Slashdot Mirror


Mac OS X Sessions at LinuxExpo

h0tblack writes "The latest ADC Newsletter has details of a few sessions Apple are hosting at LinuxExpo in Paris in a couple of weeks. The sessions are: Mac OS X for the Linux Community, Mac OS X in Heterogeneous Environments and Mac OS X and Developer Tools. Shame that the first session clashes with the keynote from RMS ..." Yes. Shame.

3 of 103 comments (clear)

  1. I want to see.... by ike6116 · · Score: 0, Troll

    Jobs kick RMS's ass. RMS can die for all I care, he is the leader of the kind of zealotism (Linux, Mac or otherwise) that I just can't stand. No not everything should be under the GPL, no the GPL isn't scripture, yes; the GPL sucks. If you want free, use one of the many other BETTER licences out there.

    --

    Are you secure enough in your masculinity to run 'man touch'?
    1. Re:I want to see.... by ceejayoz · · Score: 0, Troll

      Depends on your definition of "freedom".

      I consider "Free" software to be software you can do anything with - and that includes making proprietary changes. The original code is always available.

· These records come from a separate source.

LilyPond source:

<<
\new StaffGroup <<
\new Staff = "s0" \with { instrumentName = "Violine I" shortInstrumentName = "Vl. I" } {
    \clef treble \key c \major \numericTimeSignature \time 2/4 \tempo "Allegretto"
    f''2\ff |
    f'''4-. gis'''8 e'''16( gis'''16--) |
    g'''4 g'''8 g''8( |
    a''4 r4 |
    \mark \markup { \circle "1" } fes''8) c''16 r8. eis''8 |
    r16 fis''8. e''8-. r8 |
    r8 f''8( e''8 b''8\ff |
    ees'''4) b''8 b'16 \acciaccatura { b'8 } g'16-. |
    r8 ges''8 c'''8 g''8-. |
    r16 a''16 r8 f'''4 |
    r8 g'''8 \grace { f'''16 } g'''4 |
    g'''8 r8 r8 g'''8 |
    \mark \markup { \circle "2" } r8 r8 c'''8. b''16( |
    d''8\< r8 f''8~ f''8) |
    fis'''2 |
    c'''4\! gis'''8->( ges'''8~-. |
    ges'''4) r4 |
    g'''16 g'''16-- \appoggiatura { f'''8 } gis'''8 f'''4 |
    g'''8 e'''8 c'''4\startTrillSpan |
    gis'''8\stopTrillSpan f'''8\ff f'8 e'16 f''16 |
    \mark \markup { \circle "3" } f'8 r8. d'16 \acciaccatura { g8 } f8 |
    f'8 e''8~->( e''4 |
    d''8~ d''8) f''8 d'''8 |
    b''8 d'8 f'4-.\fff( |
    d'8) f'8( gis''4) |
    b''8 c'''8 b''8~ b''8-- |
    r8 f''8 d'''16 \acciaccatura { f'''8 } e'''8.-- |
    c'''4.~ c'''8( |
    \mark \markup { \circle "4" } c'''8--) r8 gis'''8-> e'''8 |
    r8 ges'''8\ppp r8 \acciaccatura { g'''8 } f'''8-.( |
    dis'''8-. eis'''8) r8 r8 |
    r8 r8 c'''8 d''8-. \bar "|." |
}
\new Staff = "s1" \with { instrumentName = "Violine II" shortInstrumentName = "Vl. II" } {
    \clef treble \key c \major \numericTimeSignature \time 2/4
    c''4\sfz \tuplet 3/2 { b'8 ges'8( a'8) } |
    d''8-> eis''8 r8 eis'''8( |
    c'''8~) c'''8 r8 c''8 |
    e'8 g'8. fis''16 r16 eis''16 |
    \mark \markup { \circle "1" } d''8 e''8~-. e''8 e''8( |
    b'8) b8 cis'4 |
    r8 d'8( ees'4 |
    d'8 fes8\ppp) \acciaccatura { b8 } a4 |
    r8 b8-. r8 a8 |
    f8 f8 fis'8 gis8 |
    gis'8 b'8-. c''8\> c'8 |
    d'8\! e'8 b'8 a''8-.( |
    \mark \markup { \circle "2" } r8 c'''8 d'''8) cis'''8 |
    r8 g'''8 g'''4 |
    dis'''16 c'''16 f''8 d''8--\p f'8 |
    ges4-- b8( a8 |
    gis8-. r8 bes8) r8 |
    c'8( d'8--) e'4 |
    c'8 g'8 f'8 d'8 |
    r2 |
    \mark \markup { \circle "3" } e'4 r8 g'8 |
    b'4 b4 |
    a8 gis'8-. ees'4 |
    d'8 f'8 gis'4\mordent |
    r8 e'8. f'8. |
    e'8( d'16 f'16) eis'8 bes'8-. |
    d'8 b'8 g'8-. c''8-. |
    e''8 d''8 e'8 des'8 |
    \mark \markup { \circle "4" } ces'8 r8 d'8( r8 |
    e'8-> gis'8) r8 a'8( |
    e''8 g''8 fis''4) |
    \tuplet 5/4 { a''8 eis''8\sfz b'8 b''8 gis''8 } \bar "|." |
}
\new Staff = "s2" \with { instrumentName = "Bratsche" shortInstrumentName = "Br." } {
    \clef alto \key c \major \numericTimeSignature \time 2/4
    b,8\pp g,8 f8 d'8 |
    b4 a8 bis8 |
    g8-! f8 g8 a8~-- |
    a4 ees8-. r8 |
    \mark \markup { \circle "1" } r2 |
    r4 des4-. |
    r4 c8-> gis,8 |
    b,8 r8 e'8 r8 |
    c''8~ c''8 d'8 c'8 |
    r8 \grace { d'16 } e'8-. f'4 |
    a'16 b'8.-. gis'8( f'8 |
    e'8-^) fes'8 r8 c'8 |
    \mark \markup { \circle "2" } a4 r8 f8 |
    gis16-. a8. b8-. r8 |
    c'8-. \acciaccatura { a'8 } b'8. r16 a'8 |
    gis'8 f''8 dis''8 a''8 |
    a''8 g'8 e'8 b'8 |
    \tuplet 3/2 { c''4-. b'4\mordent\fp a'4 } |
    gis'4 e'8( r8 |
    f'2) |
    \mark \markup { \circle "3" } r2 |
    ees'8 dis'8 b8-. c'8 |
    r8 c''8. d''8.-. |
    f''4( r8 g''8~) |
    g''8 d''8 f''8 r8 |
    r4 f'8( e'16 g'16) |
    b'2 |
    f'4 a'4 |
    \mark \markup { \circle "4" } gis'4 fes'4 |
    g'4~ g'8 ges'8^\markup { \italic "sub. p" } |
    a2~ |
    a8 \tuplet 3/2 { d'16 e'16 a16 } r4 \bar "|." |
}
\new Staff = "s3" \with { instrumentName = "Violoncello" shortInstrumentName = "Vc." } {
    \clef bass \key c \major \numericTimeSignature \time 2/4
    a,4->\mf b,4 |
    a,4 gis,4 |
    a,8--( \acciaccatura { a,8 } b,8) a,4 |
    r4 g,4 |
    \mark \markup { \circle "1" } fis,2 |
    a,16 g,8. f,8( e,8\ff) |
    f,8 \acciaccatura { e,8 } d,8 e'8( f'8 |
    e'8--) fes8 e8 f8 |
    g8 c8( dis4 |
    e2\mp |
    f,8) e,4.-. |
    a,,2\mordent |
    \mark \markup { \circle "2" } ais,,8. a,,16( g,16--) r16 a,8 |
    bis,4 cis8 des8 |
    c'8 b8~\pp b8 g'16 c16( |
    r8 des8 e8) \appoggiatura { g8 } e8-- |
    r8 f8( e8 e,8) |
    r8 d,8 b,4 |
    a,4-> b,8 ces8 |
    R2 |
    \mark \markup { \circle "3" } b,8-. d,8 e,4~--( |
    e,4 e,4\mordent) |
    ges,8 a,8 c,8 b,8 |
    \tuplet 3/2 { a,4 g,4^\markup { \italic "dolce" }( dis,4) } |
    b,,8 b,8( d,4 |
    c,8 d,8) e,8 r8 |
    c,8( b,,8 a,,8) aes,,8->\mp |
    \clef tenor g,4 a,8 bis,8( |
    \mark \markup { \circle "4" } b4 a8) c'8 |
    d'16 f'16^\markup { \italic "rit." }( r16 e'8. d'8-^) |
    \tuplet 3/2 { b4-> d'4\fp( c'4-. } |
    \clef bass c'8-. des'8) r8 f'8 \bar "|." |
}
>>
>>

      Calling the GPL free is like calling mandatory voting freedom.

  2. Re:Good to see this by IamTheRealMike · · Score: 0, Troll
    There's a difference between Mac OS X running nix stuff and Windows running it. OS X is a version of Unix in its own right.

    There's no difference. An operating system being UNIX is determined by how POSIX compliant it is. When OS X was first release, even Windows NT was more POSIX compliant than it. I don't know if that's still the case. Anyway, academic arguments about what is or isn't unix gets us nowhere, it's technically irrelevant.

    Apple is encouraging the open source community, writing software for them (Safari rendering engine, Darwin)

    Huh? KHTML was written by the open source community, that's not Apple writing software for us, exactly the opposite. In the same way, Darwin was mostly FreeBSD, which was already open source. They've released practically no code they've written that wasn't simply modifications to something that was already open source.

    Write a program in Cocoa and it can be moved a lot quicker to another platform than most programs.

    Not true at all. Java maybe. Cocoa is not a cross platform set of APIs, nowhere near. Where is the reference implementation? Where is the implementation for Windows, or for Linux? GNUstep only implements the OpenStep APIs, not any of Apples own extensions.

    As for bugfixes requiring hardware, that doesn't really happen.

    Apple are constantly pushing up the system requirements for new OS releases. Once there is a significantly faster machine out from them, expect to see even more cycle-eating eye candy in MacOS. MacOS X is hardly usable on old iMacs, I've tried it. It wouldn't surprise me at all if in a few years the G4s were considered too old to run the latest versions of MacOS.